(Stored data entries)
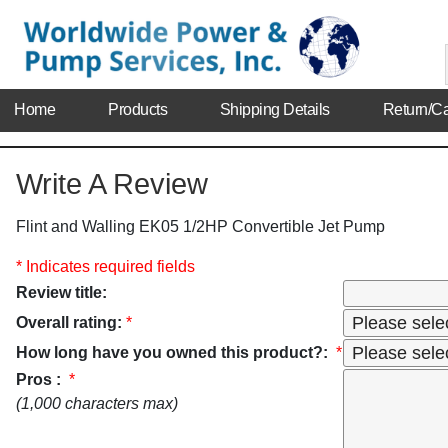
Home
Products
Shipping Details
Return/Ca
Write A Review
Flint and Walling EK05 1/2HP Convertible Jet Pump
* Indicates required fields
Review title:
Overall rating:
*
How long have you owned this product?:
*
Pros :
*
(1,000 characters max)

## [Prompt]
Can you output each line of the data above as a Markdown table with two columns, "No." for the row number and "Line" for the text, leaving out blank lines and the pictures?

## [Answer to the exercise]
| No. | Line |
|---|---|
| 1 | Home |
| 2 | Products |
| 3 | Shipping Details |
| 4 | Return/Ca |
| 5 | Write A Review |
| 6 | Flint and Walling EK05 1/2HP Convertible Jet Pump |
| 7 | * Indicates required fields |
| 8 | Review title: |
| 9 | Overall rating: |
| 10 | * |
| 11 | How long have you owned this product?: |
| 12 | * |
| 13 | Pros : |
| 14 | * |
| 15 | (1,000 characters max) |